LES AVENTURES FICTIVES DE MAURICE UPIAN, LIEUTENANT À LA DCRI

« Tout ça échappe à l’Etat »

FEUILLETON

Par David Dufresne, 15 novembre 2014 | 1632 Lectures

Mais la bonne vieille règle de la Maison s’est confirmée : nos « blancs », personne ne les lit ; et quand on n’en produit pas, ça hurle aux loups. J’aimais pourtant le titre de mon dernier rapport, « Des sans-culottes aux sans-dents, la France au bord de l’implosion ». En pure perte.

Et voilà que devant la paysannerie qui la rejoue 1789, Calvar, le grand patron, a décidé de nous expédier au vert et que je me suis retrouvé à tenter d’expliquer la gravité de la situation aux gars incrédules, et largués, comme toujours, de la DZ, pour Direction Zonale du Renseignement Intérieur — chez nous, on dit « pas de zèle à la DZ », vu tous les coups qu’ils ont foiré, de Merah aux djihadistes.

Avant de partir filocher Perjols, j’avais griffonné des extraits de son discours guerrier, comme : « les bobos parisiens ont faim, paraît-il, cela leur fera du bien : nous ne verserons pas une larme pour ces gens qui chérissent les causes dont ils déplorent les effets ». Mais ce qui m’alertait allait au-delà des habituelles jacqueries, avec lesquelles la République a finalement appris à composer.
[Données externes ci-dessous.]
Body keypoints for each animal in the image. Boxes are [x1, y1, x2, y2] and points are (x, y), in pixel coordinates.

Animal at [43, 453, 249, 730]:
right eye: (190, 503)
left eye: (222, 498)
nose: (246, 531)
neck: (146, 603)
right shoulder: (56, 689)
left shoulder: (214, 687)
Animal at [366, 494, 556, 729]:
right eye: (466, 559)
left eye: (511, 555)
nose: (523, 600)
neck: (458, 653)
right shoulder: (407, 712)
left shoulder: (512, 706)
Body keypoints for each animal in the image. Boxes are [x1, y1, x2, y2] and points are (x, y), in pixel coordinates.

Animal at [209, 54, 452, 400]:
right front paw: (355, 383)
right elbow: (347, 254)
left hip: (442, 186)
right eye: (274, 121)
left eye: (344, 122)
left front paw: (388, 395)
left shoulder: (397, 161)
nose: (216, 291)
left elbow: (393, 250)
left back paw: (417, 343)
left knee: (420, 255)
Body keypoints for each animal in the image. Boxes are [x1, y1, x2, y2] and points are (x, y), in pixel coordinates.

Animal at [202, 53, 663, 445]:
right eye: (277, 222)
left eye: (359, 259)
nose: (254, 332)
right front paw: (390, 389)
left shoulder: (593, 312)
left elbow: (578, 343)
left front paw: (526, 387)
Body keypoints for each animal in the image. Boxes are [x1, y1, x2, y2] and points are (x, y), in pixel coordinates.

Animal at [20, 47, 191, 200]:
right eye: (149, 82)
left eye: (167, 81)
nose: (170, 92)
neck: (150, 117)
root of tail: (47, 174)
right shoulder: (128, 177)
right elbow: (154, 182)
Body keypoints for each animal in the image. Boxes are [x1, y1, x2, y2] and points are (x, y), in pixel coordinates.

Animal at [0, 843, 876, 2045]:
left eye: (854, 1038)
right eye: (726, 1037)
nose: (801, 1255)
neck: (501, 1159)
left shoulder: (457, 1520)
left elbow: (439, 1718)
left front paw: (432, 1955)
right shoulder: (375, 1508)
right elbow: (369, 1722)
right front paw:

Ce que le chouan annonce est un danger bien plus préoccupant pour la nation : s’affranchir des échanges monétaires, en privilégiant les échanges de gré à gré. Même l’incendie du Parlement de Bretagne à Rennes, en 1994, n’était pas grand chose en comparaison.

La DZ n’avait évidemment rien de solide sur l’individu. A 48 ans, Perjols s’est toujours tenu loin des organisations syndicales bien connues de nos services. C’est un sans-fiche, un intello bon teint, dans la permaculture, qui a longtemps rêvé tout haut et tout seul, au dernier rang des comices agricoles. Ses rêves d’hier, qu’il recycle dans « Anarchy » — « Il ne s’agit pas d’écologie politique, il s’agit d’humanité durable : notre monde paysan est en train de disparaitre devant l’agriculture industrielle ; bientôt celle-ci sera emportée par ses coûts et son mode de fonctionnement ! » — sont en passe de devenir réalité. La grande distribution est à terre ; les supermarchés déserts ; et l’influence de Perjols gagne dorénavant le pays. Jour après jour, l’homme grimpe dans le classement d’« Anarchy », récoltant des points en Vendée, parmi ses émules qui ont mis en place un service d’échange portuaire par voiliers interposés ; ceux qui ont voté l’extension de la période de la chasse (« toute prise revient au chasseur qui pourra juge bon de la troquer ou d’en faire don à la commune ») ; ceux qui développent un carburant à base d’algues vertes ; ou encore chez les collecteurs du biogaz dans les fermes.

Tout ça échappe à l’État et tout ce qui échappe à l’État, c’est pour nous. D’où ma décision de mettre Perjols sur écoutes. Et j’ai moi-même planqué une caméra-bouton dans le creux d’une souche sur la route qui mène à sa ferme. La DZ ira relever les images, et les plaques minéralogiques qui y figurent.